In summary, it may be said that the resultant particles of cellulose powder are able to flow more freely due to their spherical structure and induce hardly any changes in viscosity due to their structure. Characterising the particles by means of the particle sizing equipment widely used in the industry is also easier and more meaningful due to the spherical shape. The not completely smooth and irregular surface structure results in a bigger specific surface, which contributes to the outstanding adsorption behaviour of the powder.

Independently of the above, however, it would also be possible to mix a pure cellulose powder or particles of it with other cellulose particles, which also contain incorporated additives within a lower limit of 1% by weight and an upper limit of 200% by weight by reference to the quantity of cellulose. Individual ones of these additives may also be selected from the group comprising pigments, inorganic substances such as titanium oxide for example, in particular below stoichiometric titanium dioxide, barium sulphate, ion exchangers, polyethylene, polypropylene, polyester, activated carbon, polymeric superabsorbers and flame retardants.

Depending on the foaming method used to produce the foams, the spherical cellulose particles have proved to be particularly practical compared with the known fibrous cellulose particles, especially in the case of CO₂ foaming. CO₂ foaming may be run using the Novaflex-Cardio method or similar processes, for example, in which nozzle plates with particularly fine orifices are used.

Coarse and fibrous particles would immediately block the nozzle orifices and lead to other problems. For this reason, the high degree of fineness of the spherical cellulose particles is of particular advantage for this specific foaming process.

The foam element and the approach to producing the foam element proposed by the invention will now be explained in more detail with reference to a number of examples. These should be construed as possible embodiments of the invention but the invention is in no way limited to the scope of these examples.

The figures relating to moisture as a % by weight relate to the mass or weight of the foam element as a whole (plastic foam, cellulose particles and water or moisture).

Example 1

The foam element to be produced may be made from a plastic foam such as a polyurethane flexible foam for example, and a whole range of different manufacturing options and methods may be used. Such foams usually have an open-cell foam structure. This can be obtained using a “QFM” foaming machine made by the Hennecke company, and the foam is produced in a continuous process by a high-pressure metering process. All the necessary components are exactly metered under the control of a computer via controlled pumps and mixed using the stirring principle. In this particular case, one of these components is polyol, which is displaced with the cellulose particles described above. Since the cellulose particles are mixed with one reaction component, polyol, various adjustments have to be made to the formula, such as the water, catalysts, stabilisers and TDI in order to largely neutralise the effect of the cellulose powder incorporated for production purposes and the subsequent physical values obtained.
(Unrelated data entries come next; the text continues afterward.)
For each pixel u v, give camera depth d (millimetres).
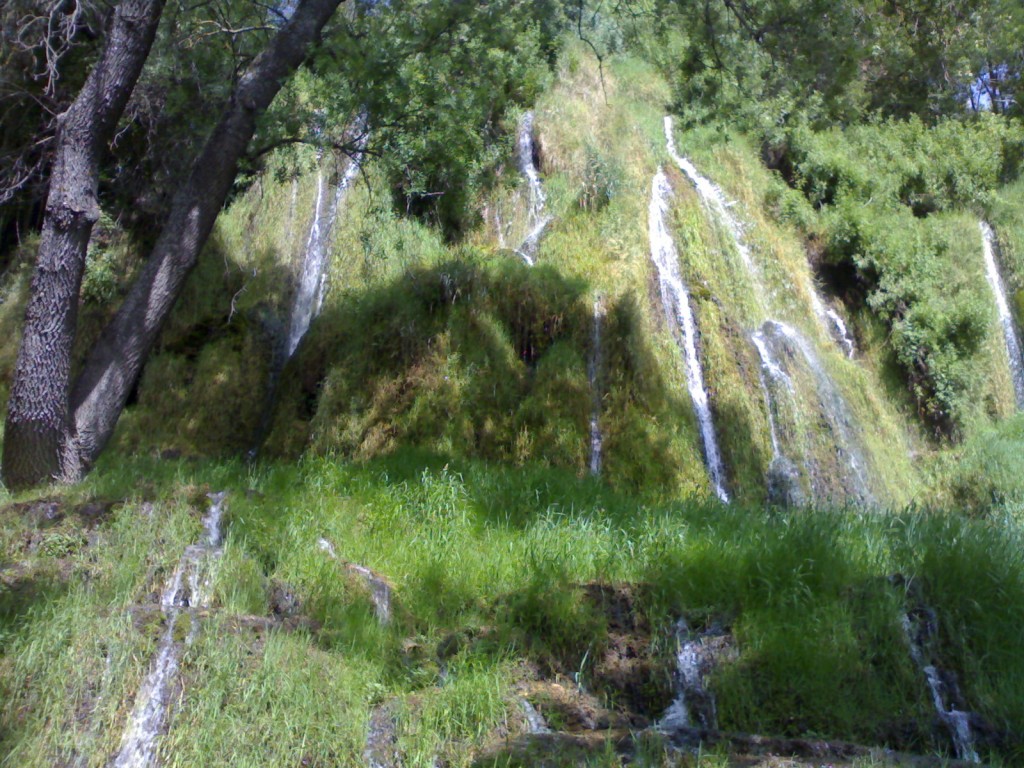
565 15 13734
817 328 15047
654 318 12633
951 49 19188
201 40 13008
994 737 6102
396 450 10641
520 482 9086
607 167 14695
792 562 7016
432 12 11219
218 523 7590
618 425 11383
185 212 9906
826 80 12797
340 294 13523
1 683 5641
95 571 6773
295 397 12602
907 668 6391
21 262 15148
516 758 5289
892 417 14914
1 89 14008
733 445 12016
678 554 7301
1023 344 16609
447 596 6914
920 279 15961
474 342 11898
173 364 13273
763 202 16516
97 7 13336
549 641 6543
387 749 5508
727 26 12500
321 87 10602
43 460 8820
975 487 13625
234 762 5270
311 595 6789
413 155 10875
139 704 5578
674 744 5457
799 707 6164
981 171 18734
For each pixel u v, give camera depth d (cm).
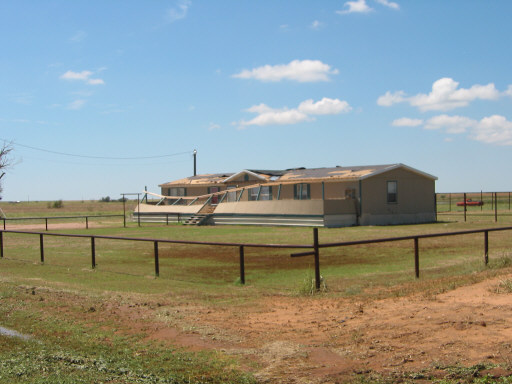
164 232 3441
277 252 2127
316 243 1151
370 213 3809
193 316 924
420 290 1077
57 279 1418
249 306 1008
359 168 4069
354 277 1372
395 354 671
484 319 786
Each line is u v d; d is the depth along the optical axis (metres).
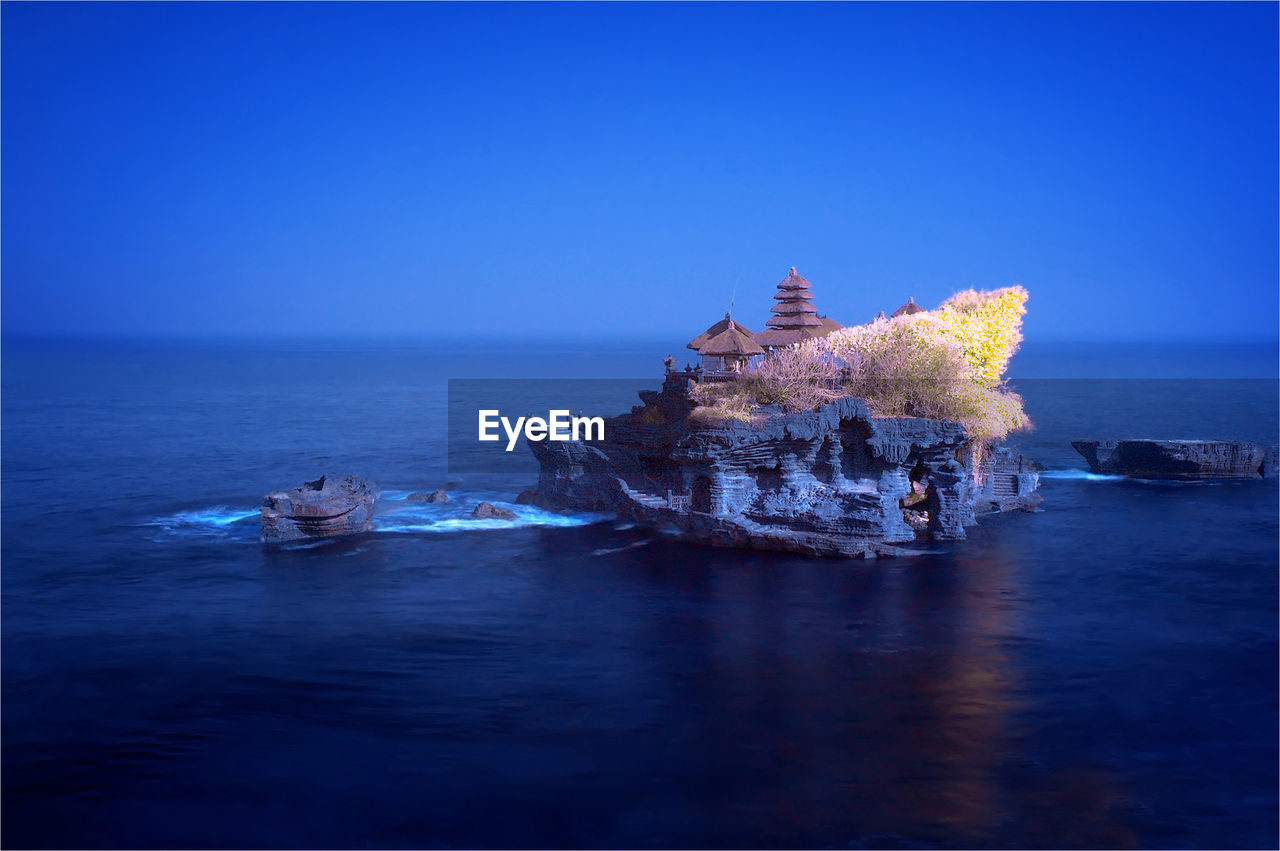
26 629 46.94
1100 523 68.38
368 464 100.56
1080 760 34.12
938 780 32.75
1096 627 46.97
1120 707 38.28
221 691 39.59
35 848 28.97
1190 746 35.09
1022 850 28.80
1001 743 35.31
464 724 36.66
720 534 60.16
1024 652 43.72
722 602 50.19
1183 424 139.50
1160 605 50.22
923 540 61.84
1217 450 86.88
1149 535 64.69
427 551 60.44
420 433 129.75
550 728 36.31
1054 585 53.34
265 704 38.41
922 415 66.25
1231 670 41.84
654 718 37.16
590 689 39.78
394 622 47.72
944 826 30.06
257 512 74.12
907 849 28.89
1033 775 33.12
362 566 57.34
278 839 29.47
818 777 32.91
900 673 41.34
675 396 64.75
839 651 43.75
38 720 37.00
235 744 35.12
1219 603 50.53
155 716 37.34
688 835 29.58
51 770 33.38
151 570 56.97
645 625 47.06
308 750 34.69
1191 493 80.50
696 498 63.41
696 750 34.69
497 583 53.69
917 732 36.12
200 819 30.44
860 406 60.94
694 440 60.22
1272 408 165.88
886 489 62.34
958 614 48.56
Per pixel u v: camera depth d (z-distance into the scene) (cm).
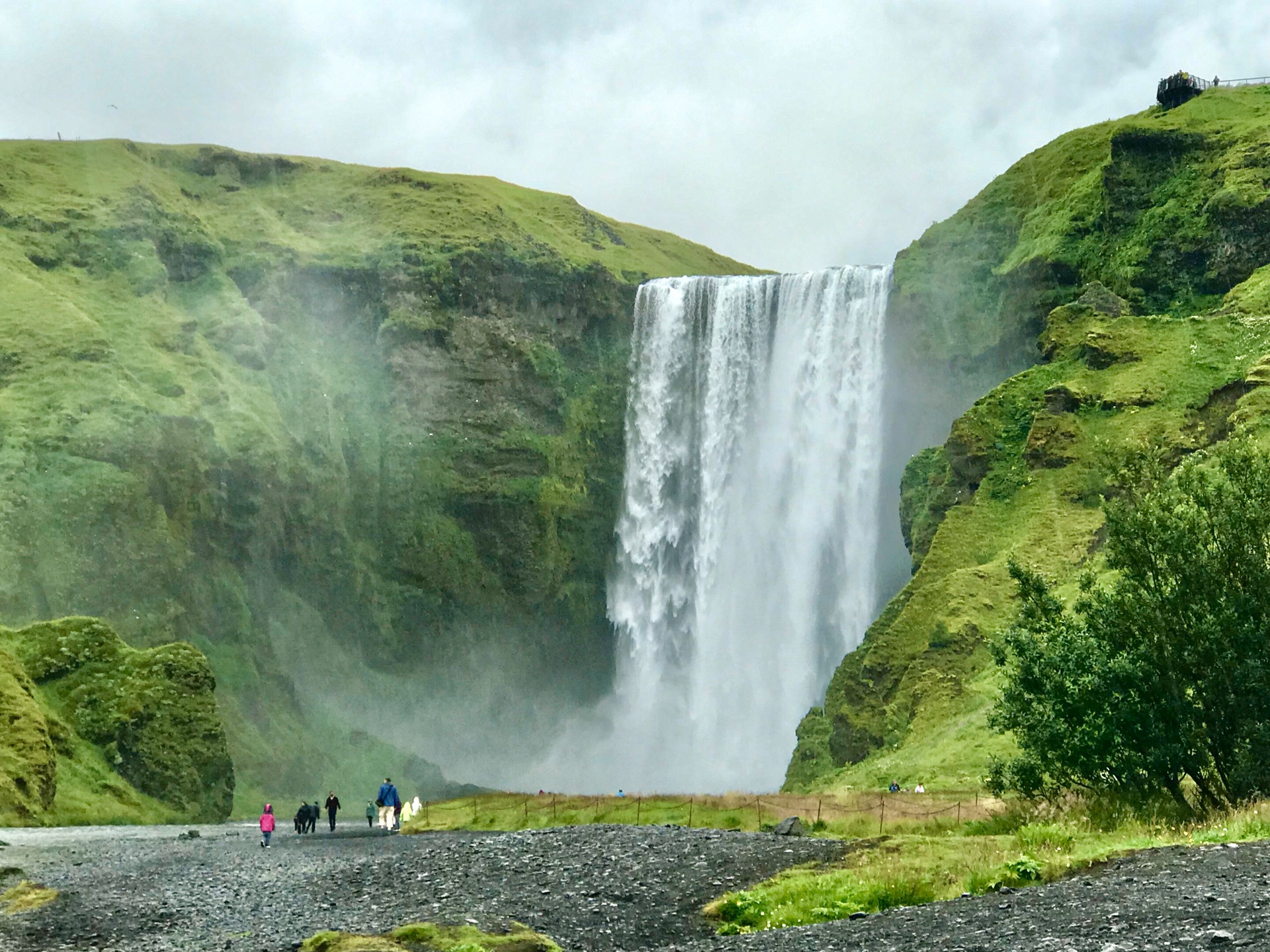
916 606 8475
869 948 1969
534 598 13525
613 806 5462
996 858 2633
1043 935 1864
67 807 7969
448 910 2769
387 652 12825
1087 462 8900
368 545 13200
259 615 11962
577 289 14762
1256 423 7912
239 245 14825
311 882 3406
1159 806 3378
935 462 10494
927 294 11888
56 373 12075
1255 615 3466
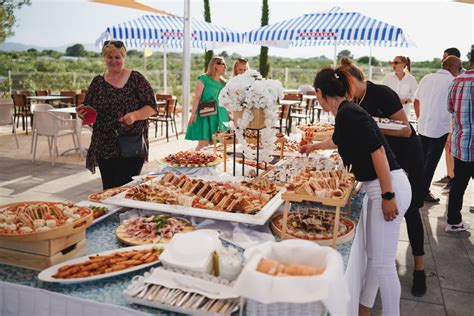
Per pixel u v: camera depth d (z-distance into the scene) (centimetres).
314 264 136
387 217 200
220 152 387
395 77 580
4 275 160
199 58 2297
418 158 282
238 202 212
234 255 152
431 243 384
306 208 243
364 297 241
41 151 751
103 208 224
One possible foam based on the invention was produced with 7.5% by weight of spherical cellulose particles. To this end, a spherical cellulose powder was firstly produced, which was then added to a reaction component of the foam to be produced. In terms of quantity, the proportion of cellulose by reference to the total weight of the foam, in particular the plastic foam may be within a lower limit of 0.1% by weight, in particular 5% by weight, and an upper limit of 10% by weight, in particular 8.5% by weight.

Example 2

Comparative Example

To permit a comparison with example 1, a foam element was made from a plastic foam, which was produced without adding cellulose powder or cellulose particles. This might be standard foam, an HR-foam or a viscose foam, each made up by a known formula and then foamed.

The first objective was to ascertain whether the cellulose particles were uniformly distributed through all layers of the resultant foam element in terms of height. This was done by determining a so-called equilibrium moisture based on the water uptake of the foams in a standard climate at 20° C. and 55% r.h. and in another standardised climate at 23° C. and 93% r.h. To this end, sample pieces of the same size were taken from the foam blocks made as specified in example 1 and example 2 at three different heights and the water uptake in the two standardised climates described above was measured. In this respect, 1.0 m represents the top layer of the foam block, 0.5 m the middle layer and 0.0 m the bottom layer of the foam from which the sample pieces were taken from the plastic foam displaced with cellulose particles. The total height of the block was ca. 1 m. The cellulose-free plastic foam from example 2 was used to make a comparison.

	TABLE 1
	Sample
	Ex. 1	Ex. 1	Ex. 1
	Top	Middle	Bottom	Ex. 2
	Standardised	1.6%	1.6%	1.5%	0.7%
	climate
	Physical	4.6%	4.7%	4.5%	2.5%
	equilibrium
	moisture

As may be seen from these figures, the foam displaced with cellulose particles absorbs significantly more moisture than the cellulose-free foam, both in the standard climate and in the other standardised climate with the physical equilibrium moisture. There is also a relatively good match for the measurement results in terms of the different points from which the sample pieces were taken (top, middle, bottom), enabling one to conclude that there was a homogeneous distribution of the cellulose particles in the foam element produced.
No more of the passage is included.